Gene bir Alman şirketi, gene II. Dünya Savaşı. Mercedes’in neredeyse tüm fabrikaları bombalanmıştı ve batkı {hiç de} uzak küçük bir ihtimal değildi. İflas etmeden ilkin son bir modelde şansını tecrübe etmek isteyen Mercedes, “Batarsak da görkemli batalım.” demiş olacak ki Mercedes 300SL’i üretmişti. Martı kanatlı modelin de dahil olduğu bu seri yardımıyla şirket ayakta kalmayı başardı.
Ford’u büyüklükten devliğe getiren 1949 Ford

II. Dünya Savaşı’nın öteki cephesinde de otomobil üreticileri için her şey güllük gülistanlık değldi. Senelerce ordu için üretim icra eden Ford, tekrardan otomobil halletmeye döndüğünde elinde çağdaş bir tasarım yoktu. Ek olarak Henry Ford da artık yaşamıyordu.
Üstelik Chevrolet ve Pointiac da harp öncesi serilerini yeniliyordu. Ford, binek otomobil pazarından silinmeden ilkin bir şey yapmak zorundaydı. Onlar da yapmış oldu: 1949 Ford. Daha lansmanda 100 bin sipariş alan vasıta, Ford’u da kurtarmış oldu.
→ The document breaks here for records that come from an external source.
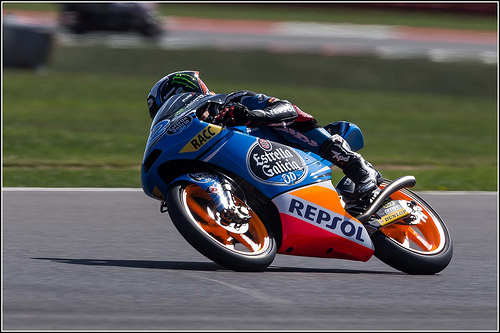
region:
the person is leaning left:
[92, 35, 480, 297]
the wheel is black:
[115, 164, 292, 283]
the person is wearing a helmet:
[140, 56, 217, 123]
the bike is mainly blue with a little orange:
[90, 65, 388, 301]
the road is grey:
[183, 257, 400, 318]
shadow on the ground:
[14, 214, 229, 291]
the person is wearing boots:
[302, 112, 382, 199]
Bugün bile varlığını sürdüren Fiat 500

Fiat’ın durumu birazcık daha karışık zira kendi kendilerini bu model için zora attılar. İlk Fiat 500 “Topolino“, İtalya içinde popülerdi. Savaştan sonrasında motoru arkada olan minik kent otomobilleri pazarı büyüyordu.
İtalyanlar ise otomobil kıtlığı çekiyor, çoğu zaman Vespa’lar kullanarak günlük işlerini halletmeye çalışıyorlardı. Fiat da hali hazırda kan kaybetmiş olduğu bu yıllarda elindeki tüm imkanları seferber edip Fiat 500 Nuova modelini satışa sundu.
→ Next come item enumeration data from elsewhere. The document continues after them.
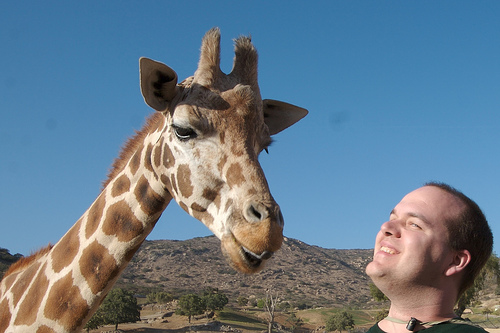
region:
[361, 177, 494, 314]
the head of a man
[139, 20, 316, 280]
the head of a girafffe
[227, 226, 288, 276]
the mouth of a giraffe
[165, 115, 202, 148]
the eye of a giraffe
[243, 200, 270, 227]
the nostril of a giraffe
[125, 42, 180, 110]
the ear of a giraffe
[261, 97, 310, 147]
the ear of a giraffe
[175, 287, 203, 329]
a tree in the photo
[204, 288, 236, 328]
a tree in the photo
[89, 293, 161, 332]
a tree in the photo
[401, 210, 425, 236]
the eye of a man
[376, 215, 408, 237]
the nose of a man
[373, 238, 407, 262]
the mouth of a man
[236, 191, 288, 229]
the nose of a giraffe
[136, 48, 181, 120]
the ear of a giraffe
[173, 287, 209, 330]
a small green tree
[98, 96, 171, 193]
the mane of a giraffe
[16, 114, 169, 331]
the neck of a giraffe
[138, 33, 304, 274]
this is the head of a giraffe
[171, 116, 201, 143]
this is the eye of a giraffe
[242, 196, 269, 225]
this is the nostril of a giraffe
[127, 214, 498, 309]
there is a hill in the picture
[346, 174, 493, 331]
this is a smiling man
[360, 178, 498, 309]
this is the head of a man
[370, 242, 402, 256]
this is the mouth of a man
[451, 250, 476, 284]
this is the ear of a man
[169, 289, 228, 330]
a tree with green leaves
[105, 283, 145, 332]
a tree with green leaves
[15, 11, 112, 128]
The sky is blue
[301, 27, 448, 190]
The sky is blue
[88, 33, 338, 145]
The giraffe has ears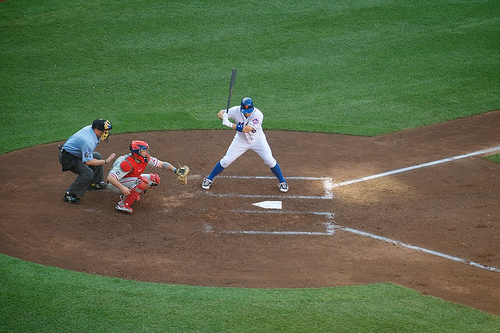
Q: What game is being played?
A: Baseball.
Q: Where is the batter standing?
A: Home plate.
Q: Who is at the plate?
A: A baseball player.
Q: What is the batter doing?
A: Watching the pitch.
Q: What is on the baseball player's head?
A: A blue helmet.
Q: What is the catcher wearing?
A: Red catcher's gear.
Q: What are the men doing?
A: Playing baseball.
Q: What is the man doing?
A: Swinging a baseball bat.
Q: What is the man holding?
A: Baseball bat.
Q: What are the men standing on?
A: Dirt.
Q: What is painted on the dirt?
A: White lines.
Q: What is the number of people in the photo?
A: Three.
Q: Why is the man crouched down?
A: Catcher.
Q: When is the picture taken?
A: Daytime.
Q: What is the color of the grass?
A: Green.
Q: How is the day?
A: Sunny.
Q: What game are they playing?
A: Baseball.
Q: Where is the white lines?
A: In the ground.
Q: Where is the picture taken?
A: At a baseball game.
Bu ucuz ve ergonomik otomobil ile İtalyanlar deniz kenarlarına rahatça gidebiliyordu. Ve doğal Fransızlar. Ve doğal başka ülkelerdeki insanoğlu. Üç yılda 188 binden fazla Nuova satıldı.
“Yoksul 911’i” diyenleri utandıran Porsche Boxster

1990’ların ortasında satışları %70 oranında düşüş göstermiş, elinde bir tek tek bir modeli bulunan, herhangi bir firmanın satın almak istemediği Porsche için çanlar çalmaya başlamıştı.
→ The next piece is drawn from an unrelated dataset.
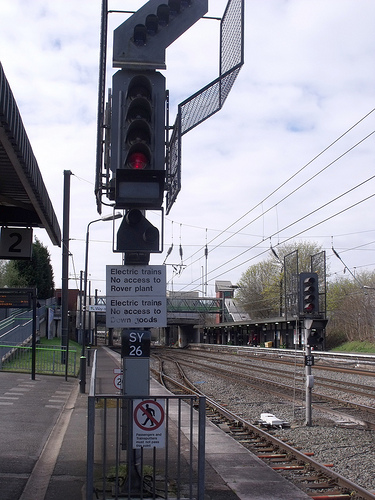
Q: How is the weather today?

911 serisi artık yaşlanmaya başlamıştı ve firmanın öteki model denemeleri de pek tutmamıştı. Fabrikanın kapısına kilit vurmadan ilkin Porsche, Boxster ile son bir tecrübe etme halletmeye karar verdi.
Aracın üretimi üç yıla yakın süre aldı. Daha kuvvetli motor, karakteristik hatlarla Boxster nihayet gün yüzüne çıktığında ise Porsche, bu çabanın karşılığını toplam senelik satış rakamlarını 50 binin üstüne taşıyarak aldı.
“Madem bu şekilde şeyleriniz vardı, niçin daha ilkin yapmadınız?” dedirten Audi Quattro

1980’li yıllarda Audi, rakiplerinden hem modellerin popülerliği hem de marka imajı olarak gerideydi. Bu da satışlara da yansıyordu. Piyasanın peşinde kalan şirket, bu açığı kapatmak için dört tekerlek çekiş sistemine haiz Audi Quattro’yu üretti.
Quattro bir tek çağdaş ve şık bir vasıta değildi, rallilerde de ortaya koyduğu suretiyle yarış da kazanabilen, neredeyse kusursuz bir araçtı. Markanın hem imajını hem de mali durumunu düzeltmesini sağlamış oldu.